ACCESSION NB: DB00242 (APRD00260)


TYPE: small molecule


GROUP: approved


DESCRIPTION:
An antineoplastic agent used in the treatment of lymphoproliferative diseases including hairy-cell leukemia. [PubChem]

VOLUME OF DISTRIBUTION: 4.5 ± 2.8 L/kg [patients with hematologic malignancies] 9 L/kg

CATEGORIES:
Antineoplastic Agents Immunosuppressive Agents

ABSORPTION: Oral bioavailability is 34 to 48%.

INDICATION:
For the treatment of active hairy cell leukemia (leukemic reticuloendotheliosis) as defined by clinically significant anemia, neutropenia, thrombocytopenia, or disease-related symptoms. Also used as an alternative agent for the treatment of chronic lymphocytic leukemia (CLL), low-grade non-Hodgkin's lymphoma, and cutaneous T-cell lymphoma.

PHARMACODYNAMICS:
Cladribine is a synthetic purine nucleoside that acts as an antineoplastic agent with immunosuppressive effects. Cladribine differs structurally from deoxyadenosine only by the presence of a chlorine atom at position 2 of the purine ring, which results in resistance to enzymatic degradation by adenosine deaminase. Due to this resistance, cladribine exhibits a more prolonged cytotoxic effect than deoxyadenosine against resting and proliferating lymphocytes. Cladribine is one of a group of chemotherapy drugs known as the anti-metabolites. Anti-metabolites stop cells from making and repairing DNA, which are processes that are necessary for cancer cells to grow and multiply.

MECHANISM OF ACTION:
Cladribine is structurally related to fludarabine and pentostatin but has a different mechanism of action.

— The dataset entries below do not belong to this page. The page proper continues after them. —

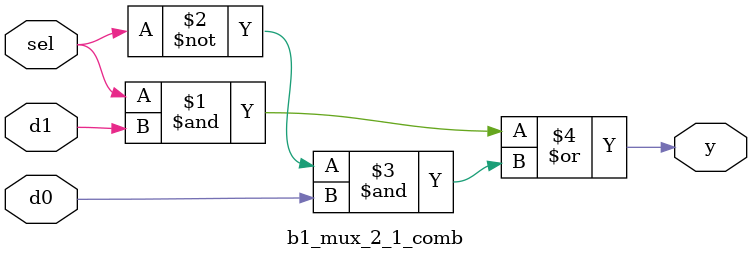
<source format=v>
`timescale 1ns / 1ps


module b1_mux_2_1_comb(
    input d0,
    input d1,
    input sel,
    output y
    );
    assign y = (sel & d1) | ((~sel) & d0); 
endmodule

</source>
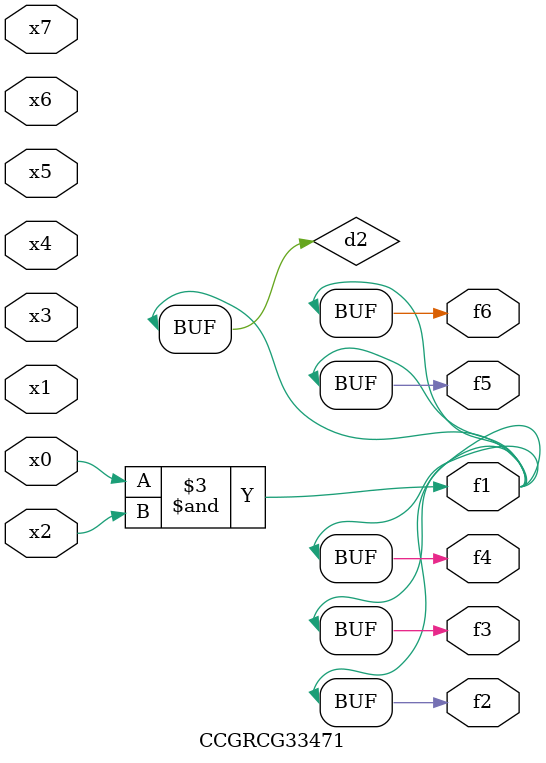
<source format=v>
module CCGRCG33471(
	input x0, x1, x2, x3, x4, x5, x6, x7,
	output f1, f2, f3, f4, f5, f6
);

	wire d1, d2;

	nor (d1, x3, x6);
	and (d2, x0, x2);
	assign f1 = d2;
	assign f2 = d2;
	assign f3 = d2;
	assign f4 = d2;
	assign f5 = d2;
	assign f6 = d2;
endmodule

</source>
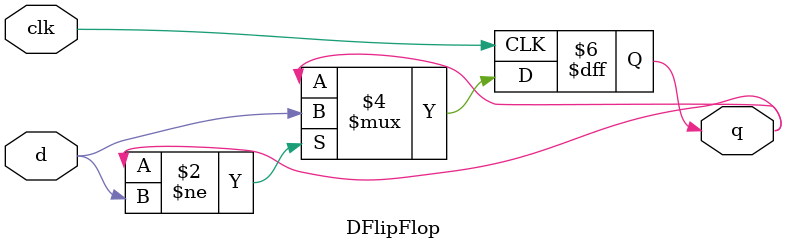
<source format=v>
module DFlipFlop(
	input d, clk,
	output reg q
	);
	always @(posedge clk) begin
		if (q != d) q = d;
	end
endmodule
</source>
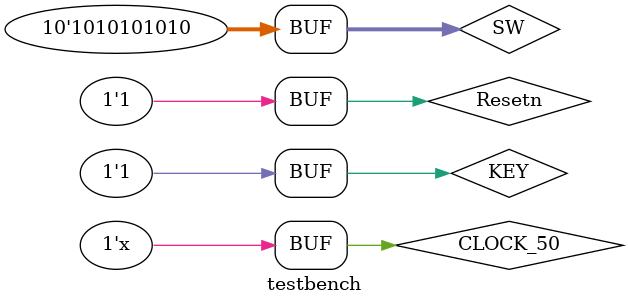
<source format=v>
`timescale 1ns / 1ps

module testbench ( );

	parameter CLOCK_PERIOD = 20;

	reg [9:0] SW;
	wire [0:0] KEY;
	wire [9:0] LEDR;

	reg CLOCK_50;
	initial begin
		CLOCK_50 <= 1'b0;
	end // initial
	always @ (*)
	begin : Clock_Generator
		#((CLOCK_PERIOD) / 2) CLOCK_50 <= ~CLOCK_50;
	end
	
	reg Resetn;
	initial begin
		Resetn <= 1'b0;
		#20 Resetn <= 1'b1;
	end // initial

	initial begin
		SW <= 10'h0;
		#20 SW	<= 10'b1000000000;
		#560 SW	<= 10'b1101010101;
		#500 SW	<= 10'b1010101010;
	end // initial

	assign KEY[0] = Resetn;
	part3 U1 (KEY, SW, CLOCK_50, LEDR);

endmodule

</source>
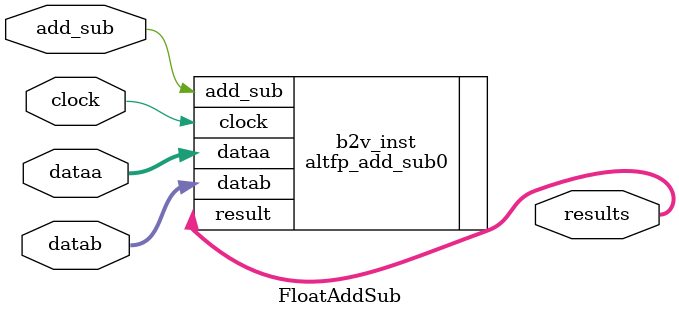
<source format=v>


module FloatAddSub(
	clock,
	add_sub,
	dataa,
	datab,
	results
);


input wire	clock;
input wire	add_sub;
input wire	[31:0] dataa;
input wire	[31:0] datab;
output wire	[31:0] results;






altfp_add_sub0	b2v_inst(
	.add_sub(add_sub),
	.clock(clock),
	.dataa(dataa),
	.datab(datab),
	.result(results));


endmodule

</source>
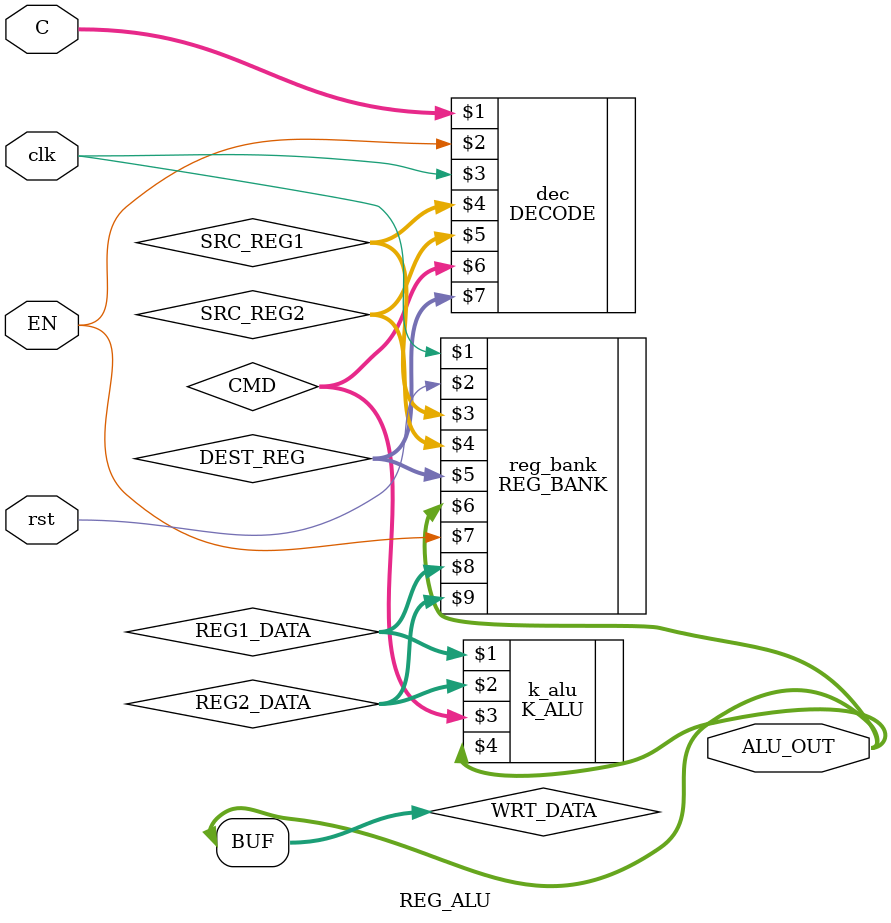
<source format=v>
`timescale 1ns / 1ps
module REG_ALU
(
    input clk,
    input [2:0] C,
	 input EN,
	 input rst,
    output [31:0] ALU_OUT
);
    wire [2:0] SRC_REG1, SRC_REG2, DEST_REG;
    wire [3:0] CMD;
    wire [31:0] REG1_DATA, REG2_DATA;
	 reg [31:0] WRT_DATA;
	 
    REG_BANK reg_bank(clk, rst, SRC_REG1, SRC_REG2, DEST_REG, WRT_DATA, EN, REG1_DATA, REG2_DATA);

    K_ALU k_alu(REG1_DATA, REG2_DATA, CMD, ALU_OUT);
	 
	 DECODE dec(C, EN, clk, SRC_REG1, SRC_REG2, CMD, DEST_REG); 
	 
	 always @(ALU_OUT) WRT_DATA <= ALU_OUT;
	 
endmodule


</source>
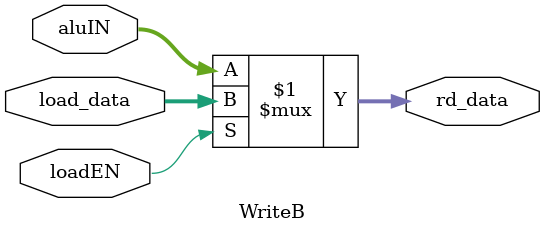
<source format=v>
module WriteB (
    input wire [31:0]load_data,
    input wire loadEN,
    input wire [31:0]aluIN,
    output reg [31:0]rd_data
);
    assign rd_data = (loadEN) ? load_data : aluIN;

endmodule
</source>
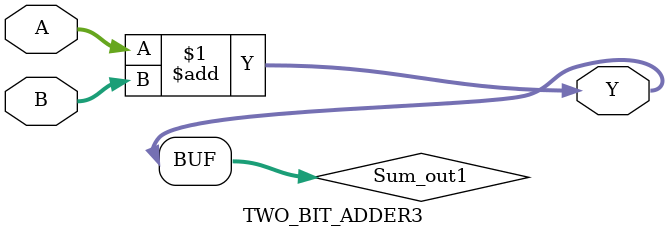
<source format=v>



`timescale 1 ns / 1 ns

module TWO_BIT_ADDER3
          (A,
           B,
           Y);


  input   [7:0] A;  // uint8
  input   [7:0] B;  // uint8
  output  [7:0] Y;  // uint8


  wire [7:0] Sum_out1;  // uint8


  assign Sum_out1 = A + B;



  assign Y = Sum_out1;

endmodule  // TWO_BIT_ADDER3


</source>
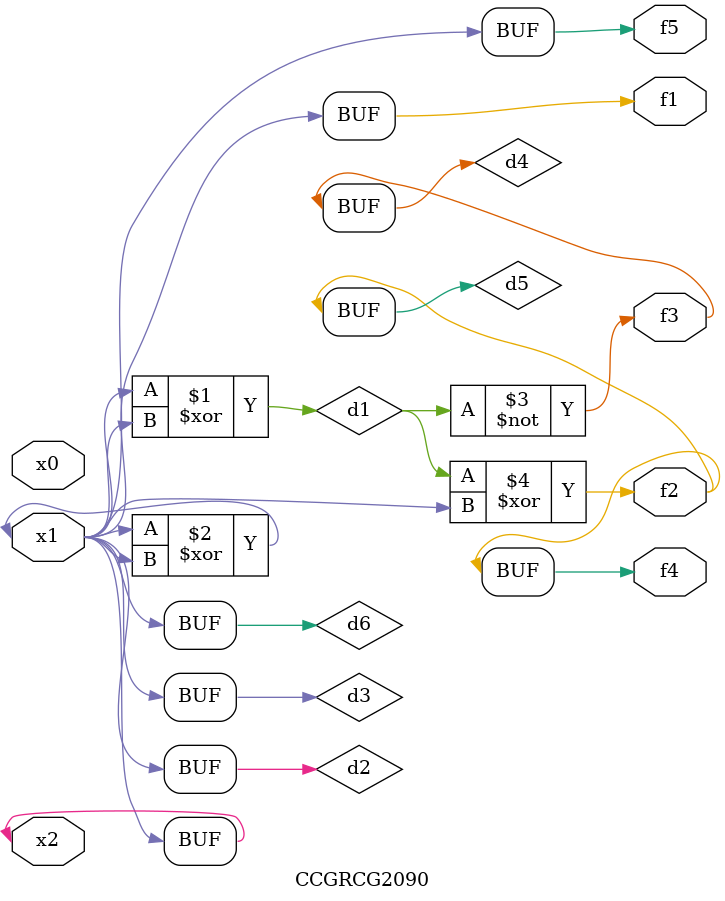
<source format=v>
module CCGRCG2090(
	input x0, x1, x2,
	output f1, f2, f3, f4, f5
);

	wire d1, d2, d3, d4, d5, d6;

	xor (d1, x1, x2);
	buf (d2, x1, x2);
	xor (d3, x1, x2);
	nor (d4, d1);
	xor (d5, d1, d2);
	buf (d6, d2, d3);
	assign f1 = d6;
	assign f2 = d5;
	assign f3 = d4;
	assign f4 = d5;
	assign f5 = d6;
endmodule

</source>
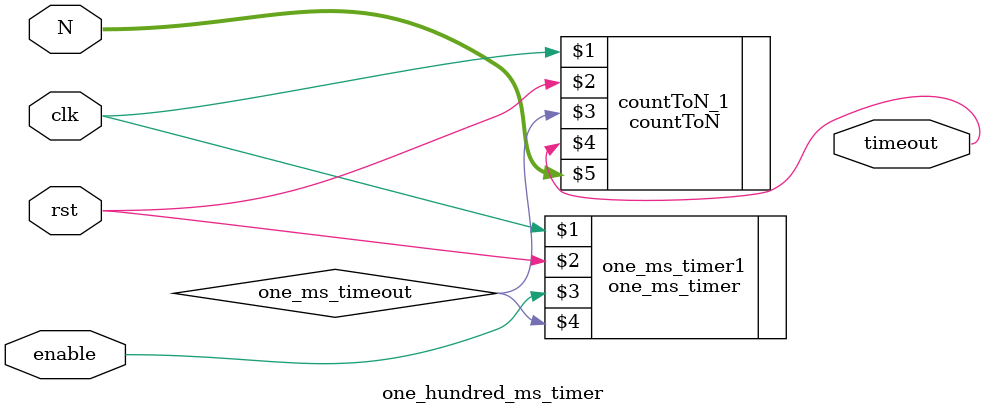
<source format=v>
module one_hundred_ms_timer(clk, rst, enable, timeout, N);

	input clk, rst, enable;
	input[9:0] N;
	output timeout;

	wire one_ms_timeout;

	one_ms_timer one_ms_timer1(clk, rst, enable, one_ms_timeout);
	countToN countToN_1(clk, rst, one_ms_timeout, timeout, N);
endmodule
</source>
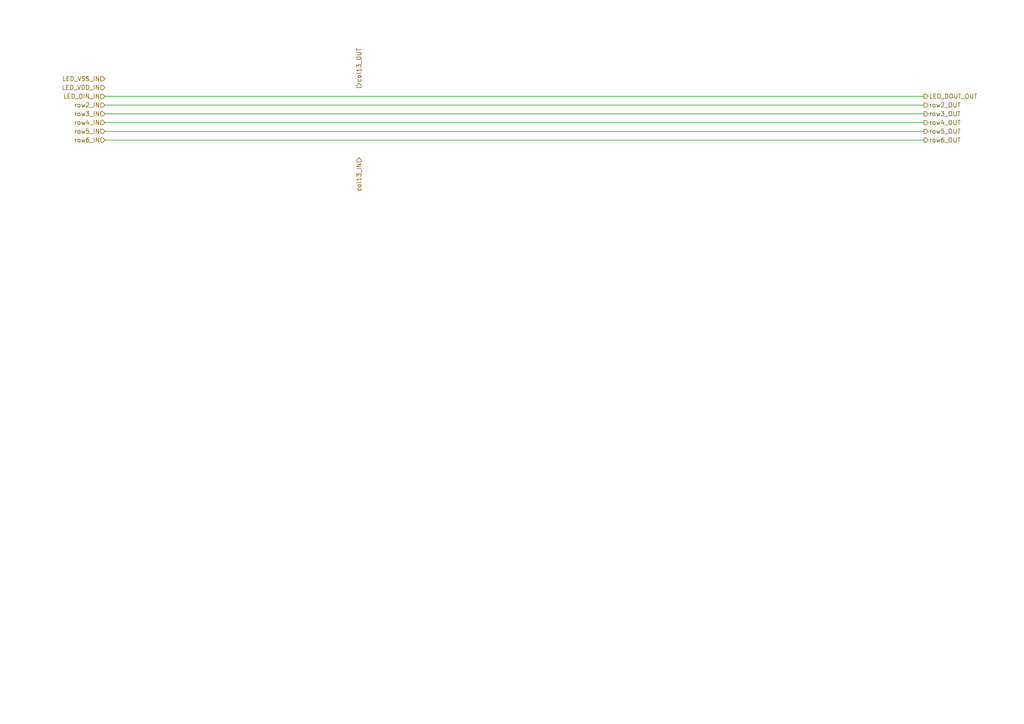
<source format=kicad_sch>
(kicad_sch
	(version 20250114)
	(generator "eeschema")
	(generator_version "9.0")
	(uuid "e0670239-0d08-4883-b1dc-6eda1deee072")
	(paper "A4")
	(title_block
		(rev "1 - do not edit connector pin layout.")
		(company "Henry's Software House")
	)
	(lib_symbols)
	(wire
		(pts
			(xy 30.48 27.94) (xy 267.97 27.94)
		)
		(stroke
			(width 0)
			(type default)
		)
		(uuid "04072af1-3dd3-4edc-b9f0-cb3909fad373")
	)
	(wire
		(pts
			(xy 267.97 40.64) (xy 30.48 40.64)
		)
		(stroke
			(width 0)
			(type default)
		)
		(uuid "47c54a67-c2d9-4847-b688-93a2a5ba0010")
	)
	(wire
		(pts
			(xy 30.48 33.02) (xy 267.97 33.02)
		)
		(stroke
			(width 0)
			(type default)
		)
		(uuid "7e9c55b9-0f16-4444-a164-0e4c86ad60a9")
	)
	(wire
		(pts
			(xy 30.48 35.56) (xy 267.97 35.56)
		)
		(stroke
			(width 0)
			(type default)
		)
		(uuid "a821e69f-ddf5-454f-979b-13efab79d694")
	)
	(wire
		(pts
			(xy 30.48 38.1) (xy 267.97 38.1)
		)
		(stroke
			(width 0)
			(type default)
		)
		(uuid "cdf7c6b1-0e92-4a6b-9920-b0789ad8656b")
	)
	(wire
		(pts
			(xy 30.48 30.48) (xy 267.97 30.48)
		)
		(stroke
			(width 0)
			(type default)
		)
		(uuid "e3127775-5dca-41fe-9b74-ff5a7b9e305f")
	)
	(hierarchical_label "row6_IN"
		(shape input)
		(at 30.48 40.64 180)
		(effects
			(font
				(size 1.27 1.27)
			)
			(justify right)
		)
		(uuid "12631606-4134-44b8-8ba8-e2d13a29e012")
	)
	(hierarchical_label "row5_OUT"
		(shape output)
		(at 267.97 38.1 0)
		(effects
			(font
				(size 1.27 1.27)
			)
			(justify left)
		)
		(uuid "648048f6-1800-4b72-bd0a-452e3631dcd2")
	)
	(hierarchical_label "row4_OUT"
		(shape output)
		(at 267.97 35.56 0)
		(effects
			(font
				(size 1.27 1.27)
			)
			(justify left)
		)
		(uuid "651276ef-0e92-4465-95e7-c972a115ff22")
	)
	(hierarchical_label "LED_VSS_IN"
		(shape input)
		(at 30.48 22.86 180)
		(effects
			(font
				(size 1.27 1.27)
			)
			(justify right)
		)
		(uuid "6bc0674a-3f18-494e-b5e7-41bfe3414e6b")
	)
	(hierarchical_label "row2_IN"
		(shape input)
		(at 30.48 30.48 180)
		(effects
			(font
				(size 1.27 1.27)
			)
			(justify right)
		)
		(uuid "6e8fe488-6a57-4304-8344-a38e4c2db929")
	)
	(hierarchical_label "LED_VDD_IN"
		(shape input)
		(at 30.48 25.4 180)
		(effects
			(font
				(size 1.27 1.27)
			)
			(justify right)
		)
		(uuid "8bfd0071-10d8-48fd-aa86-19e59b1d2f12")
	)
	(hierarchical_label "LED_DIN_IN"
		(shape input)
		(at 30.48 27.94 180)
		(effects
			(font
				(size 1.27 1.27)
			)
			(justify right)
		)
		(uuid "8fd6f188-c752-44f1-9965-f731d4cb4d41")
	)
	(hierarchical_label "LED_DOUT_OUT"
		(shape output)
		(at 267.97 27.94 0)
		(effects
			(font
				(size 1.27 1.27)
			)
			(justify left)
		)
		(uuid "9d99905c-1779-449b-be06-f030f2ff2870")
	)
	(hierarchical_label "col13_IN"
		(shape input)
		(at 104.14 45.72 270)
		(effects
			(font
				(size 1.27 1.27)
			)
			(justify right)
		)
		(uuid "af08c6b9-efd4-427d-88ca-951f86453c18")
	)
	(hierarchical_label "row6_OUT"
		(shape output)
		(at 267.97 40.64 0)
		(effects
			(font
				(size 1.27 1.27)
			)
			(justify left)
		)
		(uuid "b68299a7-0c41-4996-ab2b-4296b2ed7a5c")
	)
	(hierarchical_label "row5_IN"
		(shape input)
		(at 30.48 38.1 180)
		(effects
			(font
				(size 1.27 1.27)
			)
			(justify right)
		)
		(uuid "bc521202-636b-48e0-80ea-6f3b032ded05")
	)
	(hierarchical_label "row3_OUT"
		(shape output)
		(at 267.97 33.02 0)
		(effects
			(font
				(size 1.27 1.27)
			)
			(justify left)
		)
		(uuid "cee58c54-d567-4230-ba62-002a11b36cf6")
	)
	(hierarchical_label "row4_IN"
		(shape input)
		(at 30.48 35.56 180)
		(effects
			(font
				(size 1.27 1.27)
			)
			(justify right)
		)
		(uuid "df27d975-2d64-436b-bbc5-602c8ad66fa4")
	)
	(hierarchical_label "col13_OUT"
		(shape output)
		(at 104.14 25.4 90)
		(effects
			(font
				(size 1.27 1.27)
			)
			(justify left)
		)
		(uuid "e3f852f1-08fe-4b9b-a504-de740a100ecf")
	)
	(hierarchical_label "row3_IN"
		(shape input)
		(at 30.48 33.02 180)
		(effects
			(font
				(size 1.27 1.27)
			)
			(justify right)
		)
		(uuid "e6c2ebbd-fe47-4aac-ae14-09f80ccf1ea4")
	)
	(hierarchical_label "row2_OUT"
		(shape output)
		(at 267.97 30.48 0)
		(effects
			(font
				(size 1.27 1.27)
			)
			(justify left)
		)
		(uuid "f16848e8-5a2a-4cd5-96bd-7feb8bcafc03")
	)
)

</source>
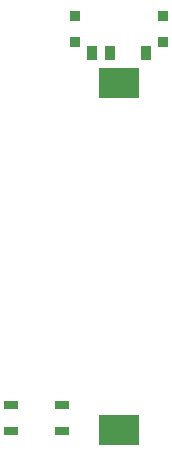
<source format=gbr>
G04 #@! TF.GenerationSoftware,KiCad,Pcbnew,(5.0.0)*
G04 #@! TF.CreationDate,2020-03-09T09:29:50-06:00*
G04 #@! TF.ProjectId,BatteryPack,426174746572795061636B2E6B696361,rev?*
G04 #@! TF.SameCoordinates,Original*
G04 #@! TF.FileFunction,Paste,Top*
G04 #@! TF.FilePolarity,Positive*
%FSLAX46Y46*%
G04 Gerber Fmt 4.6, Leading zero omitted, Abs format (unit mm)*
G04 Created by KiCad (PCBNEW (5.0.0)) date 03/09/20 09:29:50*
%MOMM*%
%LPD*%
G01*
G04 APERTURE LIST*
%ADD10R,1.200000X0.650000*%
%ADD11R,3.510000X2.540000*%
%ADD12R,0.900000X1.250000*%
%ADD13R,0.900000X0.900000*%
G04 APERTURE END LIST*
D10*
G04 #@! TO.C,SW1*
X119144000Y-95132000D03*
X123444000Y-95132000D03*
X119144000Y-97282000D03*
X123444000Y-97282000D03*
G04 #@! TD*
D11*
G04 #@! TO.C,BT1*
X128270000Y-67870000D03*
X128270000Y-97230000D03*
G04 #@! TD*
D12*
G04 #@! TO.C,SW2*
X127520000Y-65321000D03*
X126020000Y-65321000D03*
X130520000Y-65321000D03*
D13*
X131970000Y-62146000D03*
X131970000Y-64346000D03*
X124570000Y-64346000D03*
X124570000Y-62146000D03*
G04 #@! TD*
M02*

</source>
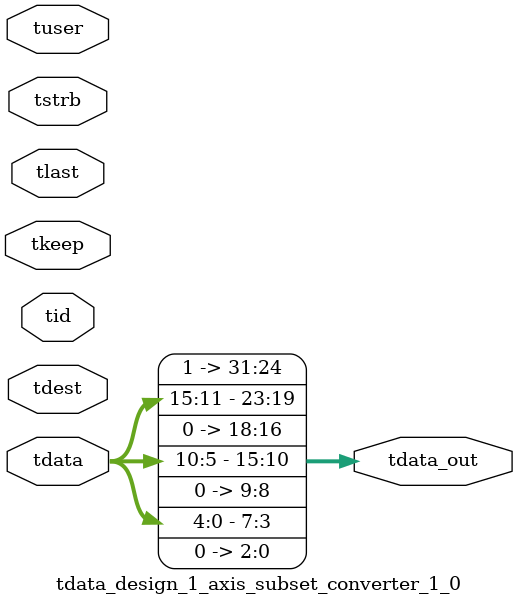
<source format=v>


`timescale 1ps/1ps

module tdata_design_1_axis_subset_converter_1_0 #
(
parameter C_S_AXIS_TDATA_WIDTH = 32,
parameter C_S_AXIS_TUSER_WIDTH = 0,
parameter C_S_AXIS_TID_WIDTH   = 0,
parameter C_S_AXIS_TDEST_WIDTH = 0,
parameter C_M_AXIS_TDATA_WIDTH = 32
)
(
input  [(C_S_AXIS_TDATA_WIDTH == 0 ? 1 : C_S_AXIS_TDATA_WIDTH)-1:0     ] tdata,
input  [(C_S_AXIS_TUSER_WIDTH == 0 ? 1 : C_S_AXIS_TUSER_WIDTH)-1:0     ] tuser,
input  [(C_S_AXIS_TID_WIDTH   == 0 ? 1 : C_S_AXIS_TID_WIDTH)-1:0       ] tid,
input  [(C_S_AXIS_TDEST_WIDTH == 0 ? 1 : C_S_AXIS_TDEST_WIDTH)-1:0     ] tdest,
input  [(C_S_AXIS_TDATA_WIDTH/8)-1:0 ] tkeep,
input  [(C_S_AXIS_TDATA_WIDTH/8)-1:0 ] tstrb,
input                                                                    tlast,
output [C_M_AXIS_TDATA_WIDTH-1:0] tdata_out
);

assign tdata_out = {8'b11111111,tdata[15:11],3'b000,tdata[10:5],2'b00,tdata[4:0],3'b000};

endmodule


</source>
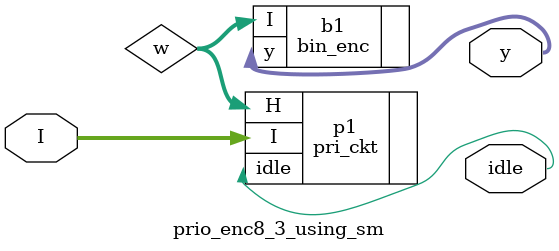
<source format=v>
`timescale 1ns / 1ps
module prio_enc8_3_using_sm(input [7:0]I, output[2:0]y, output idle);
wire [7:0]w;

pri_ckt p1(.I(I),.H(w),.idle(idle));
bin_enc b1(.I(w),.y(y));


endmodule

</source>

Although the exact mechanism of action has not been fully determined, evidence shows that cladribine is phosphorylated by deoxycytidine kinase to the nucleotidecladribine triphosphate (CdATP; 2-chloro-2′-deoxyadenosine 5′-triphosphate), which accumulates and is incorporated into DNA in cells such as lymphocytes that contain high levels of deoxycytidine kinase and low levels of deoxynucleotidase, resulting in DNA strand breakage and inhibition of DNA synthesis and repair. High levels of CdATP also appear to inhibit ribonucleotide reductase, which leads to an imbalance in triphosphorylated deoxynucleotide (dNTP) pools and subsequent DNA strand breaks, inhibition of DNA synthesis and repair, nicotinamide adenine dinucleotide (NAD) and ATP depletion, and cell death. Unlike other antimetabolite drugs, cladribine has cytotoxic effects on resting as well as proliferating lymphocytes. However, it does cause cells to accumulate at the G1/S phase junction, suggesting that cytotoxicity is associated with events critical to cell entry into S phase. It also binds purine nucleoside phosphorylase (PNP), however no relationship between this binding and a mechanism of action has been established.

PROTEIN BINDING:
20%

METABOLISM:
Metabolized in all cells with deoxycytidine kinase activity to 2-chloro-2'-deoxyadenosine-5'-triphosphate

TOXICITY:
Symptoms of overdose include irreversible neurologic toxicity (paraparesis/quadriparesis), acute nephrotoxicity, and severe bone marrow suppression resulting in neutropenia, anemia and thrombocytopenia.